**Directions for this task**
All the data should come back exactly as it was given.

- Opening Delimiter -

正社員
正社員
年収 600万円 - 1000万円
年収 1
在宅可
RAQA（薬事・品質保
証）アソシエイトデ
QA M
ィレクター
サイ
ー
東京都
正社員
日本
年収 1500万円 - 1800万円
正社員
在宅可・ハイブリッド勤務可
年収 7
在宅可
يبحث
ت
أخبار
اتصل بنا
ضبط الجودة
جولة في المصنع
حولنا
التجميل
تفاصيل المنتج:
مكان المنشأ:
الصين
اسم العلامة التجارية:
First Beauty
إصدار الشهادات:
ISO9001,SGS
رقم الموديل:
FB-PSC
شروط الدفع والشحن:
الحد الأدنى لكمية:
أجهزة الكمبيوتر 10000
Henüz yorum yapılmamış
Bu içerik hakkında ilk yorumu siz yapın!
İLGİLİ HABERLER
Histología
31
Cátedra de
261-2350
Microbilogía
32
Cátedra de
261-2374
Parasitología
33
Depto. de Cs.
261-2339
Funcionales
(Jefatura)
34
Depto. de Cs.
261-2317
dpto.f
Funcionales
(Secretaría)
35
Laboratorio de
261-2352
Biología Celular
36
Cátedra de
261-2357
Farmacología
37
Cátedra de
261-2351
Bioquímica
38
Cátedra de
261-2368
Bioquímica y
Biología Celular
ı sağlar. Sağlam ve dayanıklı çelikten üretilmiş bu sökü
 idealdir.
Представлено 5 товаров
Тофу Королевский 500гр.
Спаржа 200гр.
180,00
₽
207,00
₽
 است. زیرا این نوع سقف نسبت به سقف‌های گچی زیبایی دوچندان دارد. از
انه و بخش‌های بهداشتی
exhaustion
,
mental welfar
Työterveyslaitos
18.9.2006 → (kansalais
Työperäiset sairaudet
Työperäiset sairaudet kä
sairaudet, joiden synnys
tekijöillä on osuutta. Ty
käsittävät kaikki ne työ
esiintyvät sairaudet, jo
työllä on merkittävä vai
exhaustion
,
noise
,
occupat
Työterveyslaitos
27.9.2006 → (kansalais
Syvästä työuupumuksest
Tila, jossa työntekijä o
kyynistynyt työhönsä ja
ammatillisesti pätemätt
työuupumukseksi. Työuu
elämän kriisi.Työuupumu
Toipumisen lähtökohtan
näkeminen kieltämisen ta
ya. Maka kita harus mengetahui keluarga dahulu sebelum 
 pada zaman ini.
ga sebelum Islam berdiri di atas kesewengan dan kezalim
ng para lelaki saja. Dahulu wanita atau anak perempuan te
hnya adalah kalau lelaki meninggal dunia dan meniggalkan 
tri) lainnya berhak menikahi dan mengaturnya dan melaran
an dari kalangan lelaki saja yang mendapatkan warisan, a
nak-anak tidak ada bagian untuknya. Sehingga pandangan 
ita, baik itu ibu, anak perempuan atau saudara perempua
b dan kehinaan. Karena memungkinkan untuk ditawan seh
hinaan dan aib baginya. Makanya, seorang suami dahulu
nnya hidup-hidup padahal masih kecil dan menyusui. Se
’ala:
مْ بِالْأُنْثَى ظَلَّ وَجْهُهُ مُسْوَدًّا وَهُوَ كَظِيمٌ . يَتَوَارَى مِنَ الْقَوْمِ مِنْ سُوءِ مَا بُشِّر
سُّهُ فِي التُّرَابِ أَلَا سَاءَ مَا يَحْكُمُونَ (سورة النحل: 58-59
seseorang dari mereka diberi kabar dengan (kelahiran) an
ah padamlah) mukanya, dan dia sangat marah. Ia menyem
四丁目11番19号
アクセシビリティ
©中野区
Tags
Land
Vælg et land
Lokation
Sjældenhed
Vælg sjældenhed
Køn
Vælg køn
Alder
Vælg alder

- Closing Delimiter -

**Output for this exercise**
正社員
正社員
年収 600万円 - 1000万円
年収 1
在宅可
RAQA（薬事・品質保
証）アソシエイトデ
QA M
ィレクター
サイ
ー
東京都
正社員
日本
年収 1500万円 - 1800万円
正社員
在宅可・ハイブリッド勤務可
年収 7
在宅可
يبحث
ت
أخبار
اتصل بنا
ضبط الجودة
جولة في المصنع
حولنا
التجميل
تفاصيل المنتج:
مكان المنشأ:
الصين
اسم العلامة التجارية:
First Beauty
إصدار الشهادات:
ISO9001,SGS
رقم الموديل:
FB-PSC
شروط الدفع والشحن:
الحد الأدنى لكمية:
أجهزة الكمبيوتر 10000
Henüz yorum yapılmamış
Bu içerik hakkında ilk yorumu siz yapın!
İLGİLİ HABERLER
Histología
31
Cátedra de
261-2350
Microbilogía
32
Cátedra de
261-2374
Parasitología
33
Depto. de Cs.
261-2339
Funcionales
(Jefatura)
34
Depto. de Cs.
261-2317
dpto.f
Funcionales
(Secretaría)
35
Laboratorio de
261-2352
Biología Celular
36
Cátedra de
261-2357
Farmacología
37
Cátedra de
261-2351
Bioquímica
38
Cátedra de
261-2368
Bioquímica y
Biología Celular
ı sağlar. Sağlam ve dayanıklı çelikten üretilmiş bu sökü
 idealdir.
Представлено 5 товаров
Тофу Королевский 500гр.
Спаржа 200гр.
180,00
₽
207,00
₽
 است. زیرا این نوع سقف نسبت به سقف‌های گچی زیبایی دوچندان دارد. از
انه و بخش‌های بهداشتی
exhaustion
,
mental welfar
Työterveyslaitos
18.9.2006 → (kansalais
Työperäiset sairaudet
Työperäiset sairaudet kä
sairaudet, joiden synnys
tekijöillä on osuutta. Ty
käsittävät kaikki ne työ
esiintyvät sairaudet, jo
työllä on merkittävä vai
exhaustion
,
noise
,
occupat
Työterveyslaitos
27.9.2006 → (kansalais
Syvästä työuupumuksest
Tila, jossa työntekijä o
kyynistynyt työhönsä ja
ammatillisesti pätemätt
työuupumukseksi. Työuu
elämän kriisi.Työuupumu
Toipumisen lähtökohtan
näkeminen kieltämisen ta
ya. Maka kita harus mengetahui keluarga dahulu sebelum 
 pada zaman ini.
ga sebelum Islam berdiri di atas kesewengan dan kezalim
ng para lelaki saja. Dahulu wanita atau anak perempuan te
hnya adalah kalau lelaki meninggal dunia dan meniggalkan 
tri) lainnya berhak menikahi dan mengaturnya dan melaran
an dari kalangan lelaki saja yang mendapatkan warisan, a
nak-anak tidak ada bagian untuknya. Sehingga pandangan 
ita, baik itu ibu, anak perempuan atau saudara perempua
b dan kehinaan. Karena memungkinkan untuk ditawan seh
hinaan dan aib baginya. Makanya, seorang suami dahulu
nnya hidup-hidup padahal masih kecil dan menyusui. Se
’ala:
مْ بِالْأُنْثَى ظَلَّ وَجْهُهُ مُسْوَدًّا وَهُوَ كَظِيمٌ . يَتَوَارَى مِنَ الْقَوْمِ مِنْ سُوءِ مَا بُشِّر
سُّهُ فِي التُّرَابِ أَلَا سَاءَ مَا يَحْكُمُونَ (سورة النحل: 58-59
seseorang dari mereka diberi kabar dengan (kelahiran) an
ah padamlah) mukanya, dan dia sangat marah. Ia menyem
四丁目11番19号
アクセシビリティ
©中野区
Tags
Land
Vælg et land
Lokation
Sjældenhed
Vælg sjældenhed
Køn
Vælg køn
Alder
Vælg alder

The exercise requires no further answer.